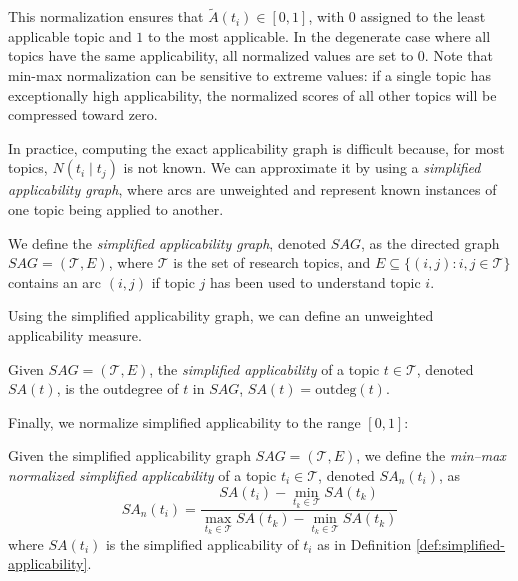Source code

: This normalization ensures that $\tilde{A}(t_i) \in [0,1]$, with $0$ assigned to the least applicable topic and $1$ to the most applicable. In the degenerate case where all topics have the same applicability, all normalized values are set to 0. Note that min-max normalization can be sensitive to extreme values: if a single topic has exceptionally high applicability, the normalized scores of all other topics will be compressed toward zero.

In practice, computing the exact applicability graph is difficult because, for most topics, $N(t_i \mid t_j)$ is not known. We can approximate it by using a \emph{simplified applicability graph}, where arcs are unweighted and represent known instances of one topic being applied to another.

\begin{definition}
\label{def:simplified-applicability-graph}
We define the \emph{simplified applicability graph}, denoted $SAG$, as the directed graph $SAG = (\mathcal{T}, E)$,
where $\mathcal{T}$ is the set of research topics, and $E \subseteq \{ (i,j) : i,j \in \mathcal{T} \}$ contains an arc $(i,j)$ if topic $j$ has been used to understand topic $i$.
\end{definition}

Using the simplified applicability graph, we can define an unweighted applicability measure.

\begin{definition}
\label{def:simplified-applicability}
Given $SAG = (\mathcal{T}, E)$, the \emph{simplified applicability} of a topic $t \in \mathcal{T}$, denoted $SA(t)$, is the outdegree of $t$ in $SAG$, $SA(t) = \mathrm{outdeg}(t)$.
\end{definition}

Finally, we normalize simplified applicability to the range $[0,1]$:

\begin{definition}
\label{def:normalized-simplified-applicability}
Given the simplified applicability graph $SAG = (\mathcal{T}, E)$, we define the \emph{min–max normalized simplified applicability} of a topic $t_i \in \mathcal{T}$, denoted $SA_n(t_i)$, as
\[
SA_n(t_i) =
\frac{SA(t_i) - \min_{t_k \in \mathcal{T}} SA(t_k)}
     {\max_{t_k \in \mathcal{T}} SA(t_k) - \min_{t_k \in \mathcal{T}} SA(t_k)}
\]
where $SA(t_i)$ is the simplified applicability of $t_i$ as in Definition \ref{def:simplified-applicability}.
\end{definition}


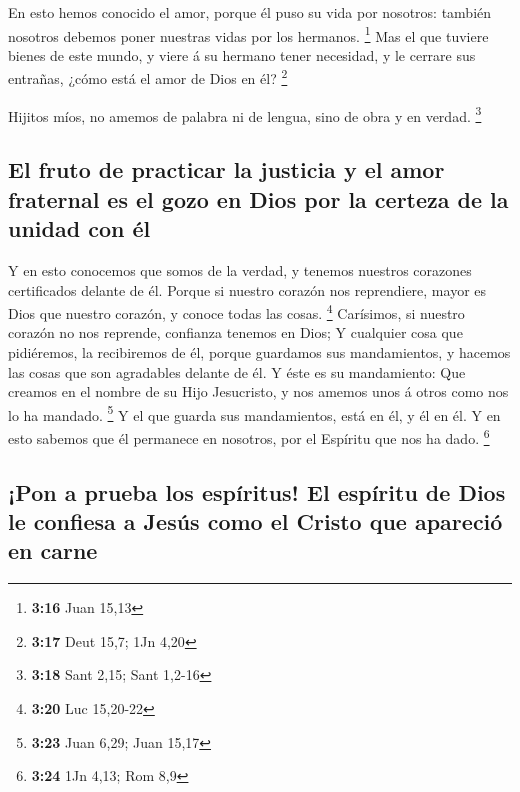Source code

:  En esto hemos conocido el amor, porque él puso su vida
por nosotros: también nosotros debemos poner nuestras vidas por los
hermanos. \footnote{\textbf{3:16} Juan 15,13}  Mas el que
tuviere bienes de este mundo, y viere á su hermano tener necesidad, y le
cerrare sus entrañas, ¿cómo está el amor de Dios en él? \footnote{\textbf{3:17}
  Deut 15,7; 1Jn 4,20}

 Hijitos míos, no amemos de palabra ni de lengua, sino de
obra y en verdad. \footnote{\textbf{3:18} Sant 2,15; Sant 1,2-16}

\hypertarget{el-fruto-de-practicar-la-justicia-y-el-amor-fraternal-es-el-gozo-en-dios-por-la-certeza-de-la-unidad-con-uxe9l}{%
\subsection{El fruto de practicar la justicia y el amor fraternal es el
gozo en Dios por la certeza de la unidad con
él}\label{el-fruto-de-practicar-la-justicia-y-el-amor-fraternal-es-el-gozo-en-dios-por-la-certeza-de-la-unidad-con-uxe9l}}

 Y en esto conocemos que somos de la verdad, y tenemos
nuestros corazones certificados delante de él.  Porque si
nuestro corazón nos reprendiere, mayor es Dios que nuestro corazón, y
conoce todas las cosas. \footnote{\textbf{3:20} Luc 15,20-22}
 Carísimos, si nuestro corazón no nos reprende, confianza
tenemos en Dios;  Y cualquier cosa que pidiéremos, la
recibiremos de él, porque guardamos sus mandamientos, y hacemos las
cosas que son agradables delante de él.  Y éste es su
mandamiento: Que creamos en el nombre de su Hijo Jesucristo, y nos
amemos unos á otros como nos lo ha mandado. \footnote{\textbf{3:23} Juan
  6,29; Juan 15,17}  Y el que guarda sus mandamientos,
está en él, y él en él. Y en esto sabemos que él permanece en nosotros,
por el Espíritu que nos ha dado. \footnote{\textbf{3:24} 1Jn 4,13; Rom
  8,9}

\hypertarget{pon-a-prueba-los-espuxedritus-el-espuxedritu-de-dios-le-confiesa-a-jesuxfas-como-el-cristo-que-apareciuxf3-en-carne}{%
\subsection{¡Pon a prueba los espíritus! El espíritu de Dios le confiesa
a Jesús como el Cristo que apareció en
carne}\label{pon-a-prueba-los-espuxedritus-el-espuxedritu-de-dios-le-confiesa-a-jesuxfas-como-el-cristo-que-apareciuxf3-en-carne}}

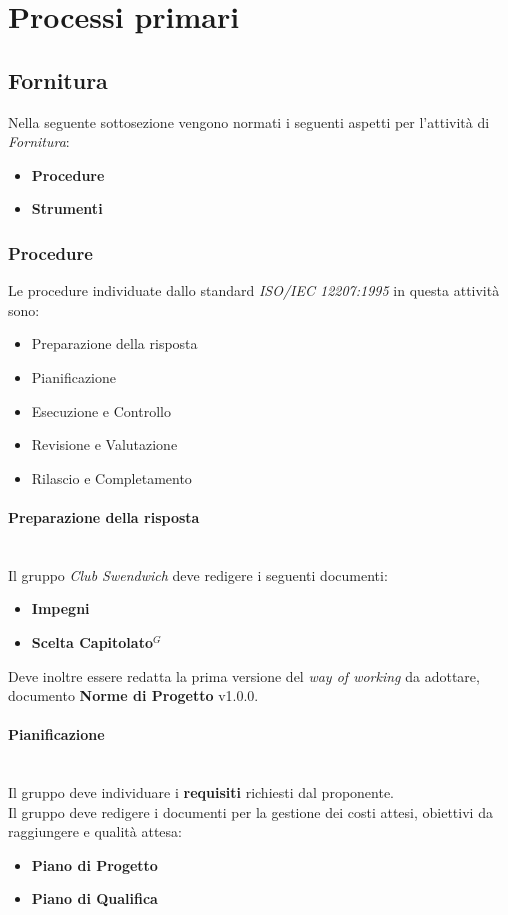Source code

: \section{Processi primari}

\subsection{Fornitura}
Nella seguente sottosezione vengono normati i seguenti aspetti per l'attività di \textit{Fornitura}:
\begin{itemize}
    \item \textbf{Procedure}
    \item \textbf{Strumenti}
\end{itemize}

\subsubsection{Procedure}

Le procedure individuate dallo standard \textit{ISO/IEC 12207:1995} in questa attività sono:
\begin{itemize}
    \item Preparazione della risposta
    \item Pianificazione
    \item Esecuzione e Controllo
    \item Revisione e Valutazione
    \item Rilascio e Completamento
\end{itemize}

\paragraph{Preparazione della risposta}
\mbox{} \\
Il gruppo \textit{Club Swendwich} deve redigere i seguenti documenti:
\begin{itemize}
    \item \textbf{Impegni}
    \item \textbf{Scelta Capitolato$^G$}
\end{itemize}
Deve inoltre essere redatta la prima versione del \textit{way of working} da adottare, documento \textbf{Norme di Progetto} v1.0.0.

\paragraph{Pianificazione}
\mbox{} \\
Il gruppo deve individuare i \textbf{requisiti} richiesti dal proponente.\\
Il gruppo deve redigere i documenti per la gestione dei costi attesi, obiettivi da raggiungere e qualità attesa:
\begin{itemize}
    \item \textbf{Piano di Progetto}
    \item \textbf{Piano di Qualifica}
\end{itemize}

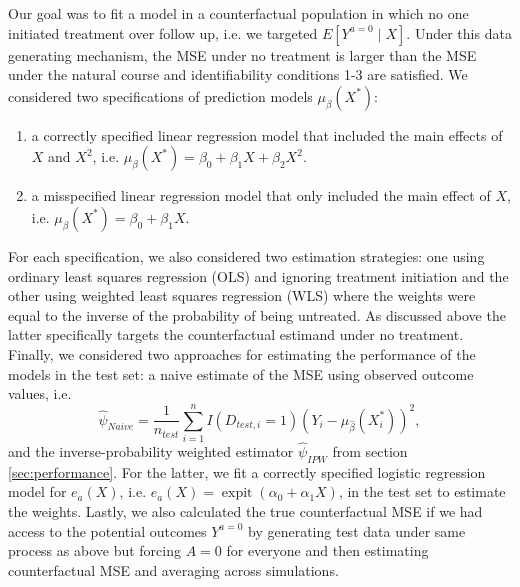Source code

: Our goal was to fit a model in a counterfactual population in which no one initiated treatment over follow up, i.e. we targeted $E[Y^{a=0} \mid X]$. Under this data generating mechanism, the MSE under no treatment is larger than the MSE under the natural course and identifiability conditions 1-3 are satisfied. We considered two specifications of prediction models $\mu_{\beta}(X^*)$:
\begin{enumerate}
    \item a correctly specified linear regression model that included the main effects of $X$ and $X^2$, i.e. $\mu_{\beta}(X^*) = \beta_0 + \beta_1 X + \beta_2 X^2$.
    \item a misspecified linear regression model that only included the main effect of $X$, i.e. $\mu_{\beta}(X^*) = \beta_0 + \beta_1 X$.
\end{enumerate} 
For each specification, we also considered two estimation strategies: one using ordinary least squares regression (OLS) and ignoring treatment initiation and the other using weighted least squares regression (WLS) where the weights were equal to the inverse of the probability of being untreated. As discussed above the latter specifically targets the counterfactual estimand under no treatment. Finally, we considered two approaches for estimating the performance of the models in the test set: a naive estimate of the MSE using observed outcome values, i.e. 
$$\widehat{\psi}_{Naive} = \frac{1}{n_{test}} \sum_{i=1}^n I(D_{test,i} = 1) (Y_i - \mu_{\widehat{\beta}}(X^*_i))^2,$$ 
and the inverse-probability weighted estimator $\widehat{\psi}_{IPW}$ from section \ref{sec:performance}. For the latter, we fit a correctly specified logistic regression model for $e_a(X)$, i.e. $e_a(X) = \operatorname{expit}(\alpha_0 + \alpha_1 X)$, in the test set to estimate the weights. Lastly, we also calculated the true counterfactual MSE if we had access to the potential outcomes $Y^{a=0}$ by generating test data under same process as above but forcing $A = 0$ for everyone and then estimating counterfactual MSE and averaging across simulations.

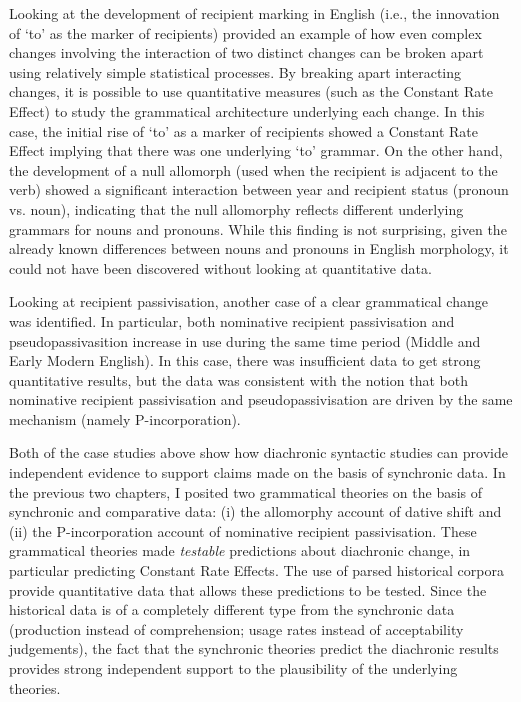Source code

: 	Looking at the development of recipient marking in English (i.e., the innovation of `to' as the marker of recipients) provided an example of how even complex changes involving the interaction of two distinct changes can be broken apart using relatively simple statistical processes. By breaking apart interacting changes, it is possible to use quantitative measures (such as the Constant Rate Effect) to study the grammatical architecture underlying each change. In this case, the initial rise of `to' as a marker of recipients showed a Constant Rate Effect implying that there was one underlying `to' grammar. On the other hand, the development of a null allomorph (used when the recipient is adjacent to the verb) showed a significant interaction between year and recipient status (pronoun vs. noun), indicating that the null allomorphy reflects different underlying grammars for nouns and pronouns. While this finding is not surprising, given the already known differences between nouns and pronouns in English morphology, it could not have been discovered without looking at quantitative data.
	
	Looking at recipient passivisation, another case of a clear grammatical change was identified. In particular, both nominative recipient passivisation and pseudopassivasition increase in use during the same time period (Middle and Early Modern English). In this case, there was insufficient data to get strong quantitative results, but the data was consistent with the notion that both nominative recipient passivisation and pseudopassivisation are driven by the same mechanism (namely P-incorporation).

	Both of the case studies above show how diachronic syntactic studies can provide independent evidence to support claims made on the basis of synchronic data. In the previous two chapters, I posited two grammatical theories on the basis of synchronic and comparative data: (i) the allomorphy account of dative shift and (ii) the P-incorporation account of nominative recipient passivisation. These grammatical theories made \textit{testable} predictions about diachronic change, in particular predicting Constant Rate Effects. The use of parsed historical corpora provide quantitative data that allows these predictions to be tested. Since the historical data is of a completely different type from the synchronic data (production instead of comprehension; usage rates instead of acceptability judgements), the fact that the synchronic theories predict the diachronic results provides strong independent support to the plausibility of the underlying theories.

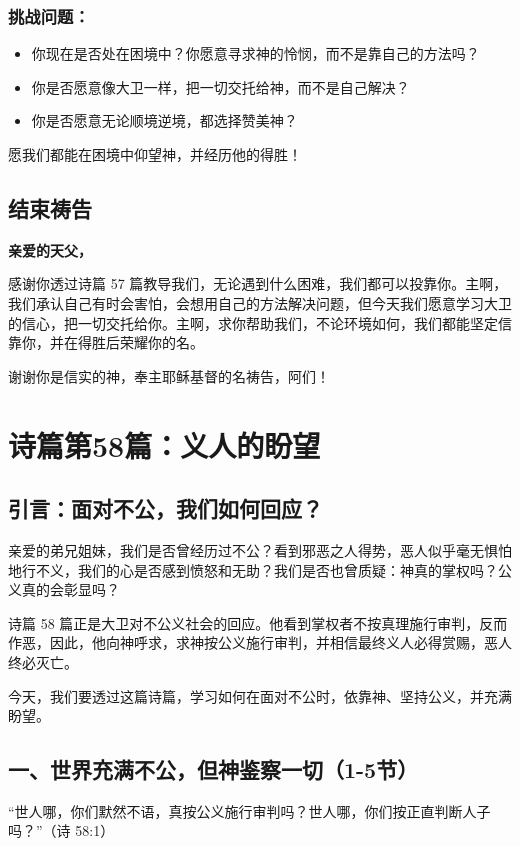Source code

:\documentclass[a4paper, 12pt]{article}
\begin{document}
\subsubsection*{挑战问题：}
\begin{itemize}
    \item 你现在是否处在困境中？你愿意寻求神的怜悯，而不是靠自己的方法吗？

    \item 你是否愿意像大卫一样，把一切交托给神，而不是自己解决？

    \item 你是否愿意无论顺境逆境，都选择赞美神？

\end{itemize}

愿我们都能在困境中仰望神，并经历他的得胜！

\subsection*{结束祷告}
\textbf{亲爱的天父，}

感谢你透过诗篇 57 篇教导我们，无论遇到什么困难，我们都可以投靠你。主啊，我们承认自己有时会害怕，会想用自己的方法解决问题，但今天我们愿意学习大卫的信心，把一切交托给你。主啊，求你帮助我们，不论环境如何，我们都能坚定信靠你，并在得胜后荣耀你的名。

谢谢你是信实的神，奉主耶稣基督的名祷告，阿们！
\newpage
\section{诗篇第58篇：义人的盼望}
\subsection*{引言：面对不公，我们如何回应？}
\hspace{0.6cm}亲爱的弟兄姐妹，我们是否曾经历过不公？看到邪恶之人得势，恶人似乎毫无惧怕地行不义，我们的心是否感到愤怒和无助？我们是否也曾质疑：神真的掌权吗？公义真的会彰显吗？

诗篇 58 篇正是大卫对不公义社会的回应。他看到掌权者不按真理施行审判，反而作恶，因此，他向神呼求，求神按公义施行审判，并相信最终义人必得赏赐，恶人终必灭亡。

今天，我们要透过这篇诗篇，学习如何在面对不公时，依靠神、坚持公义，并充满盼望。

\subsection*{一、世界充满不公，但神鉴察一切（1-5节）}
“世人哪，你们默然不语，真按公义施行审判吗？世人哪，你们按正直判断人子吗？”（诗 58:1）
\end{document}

◆ ◆ ◆ ◆ ◆ ◆ ◆

**ABOUT THIS EXERCISE:** When a line in the material above includes "cosas", report that line by copying it.

**FINAL ANSWER:**
conoce todas las cosas. \footnote{\textbf{3:20} Luc 15,20-22}
cosas que son agradables delante de él.  Y éste es su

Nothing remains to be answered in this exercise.